Are social media technologies transforming today’s workplace? And, will they increasingly become essential to improving learning and boosting productivity, especially for younger generations of employees? To answer these and other critical questions about social media, ASTD partnered with the Institute for Corporate Productivity (i4cp) to examine how organizations are using and should be using these technologies to achieve maximum benefits.
It was found that, although there are some strong relationships between using these technologies and reported learning productivity, these technologies have not yet garnered the widespread adoption one might expect. Most organizations have yet to fully integrate and formalize the use of social media in the workplace. Employers that don’t figure out how to leverage social media could fall behind both as employers of choice and as learning organizations.
How are people using social media at home and at work?
This research report, “The Rise of Social Media: Enhancing Collaboration and Productivity Across Generations”, hereafter referred to as the Study, defines social media as technologies designed to facilitate social interactions and communication. It was found that most employees have, in fact, embraced social networks, especially in their personal lives. Nearly two-thirds of respondents to the major survey conducted in late 2009 said they used social networks such as Facebook and LinkedIn, either often or all the time in their personal lives. Less than 10 percent said they never use them. But that doesn’t mean that all social media has become mainstream. Other tools are used less often. For example, just 12 percent of respondents said they use micro-blogging sites such as Twitter often or all the time.
Social media technologies tend to be used less for work-related purposes. The most popular are shared workspaces, which include technologies that are designed for business use such as Google Docs and SharePoint. On the whole, however, these tools are not used very often for work-related learning. While some companies have figured out how to use shared workspaces, wikis, and social networks, other technologies such as micro-blogs, social bookmarking, virtual worlds, and augmented realities have yet to gain the same kind of traction.
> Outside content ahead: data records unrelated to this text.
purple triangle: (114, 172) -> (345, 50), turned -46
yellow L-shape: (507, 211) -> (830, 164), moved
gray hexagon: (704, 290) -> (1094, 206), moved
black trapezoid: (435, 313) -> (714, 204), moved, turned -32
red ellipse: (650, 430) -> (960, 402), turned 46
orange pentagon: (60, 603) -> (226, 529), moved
Despite relatively low self-reported usage, many signs point to a rise in social media usage for on-the-job learning. In fact, more than four-fifths of the respondents to the Study said use of social media for learning within their organizations would increase over the next three years. What’s more, respondents from the Millennial generation (born after 1981) are more likely to use these technologies at home or at work than Generation Xers, who in turn use them more than Baby Boomers. If this trend holds, then a growing proportion of the future workforce will rely on social media technologies in the workplace.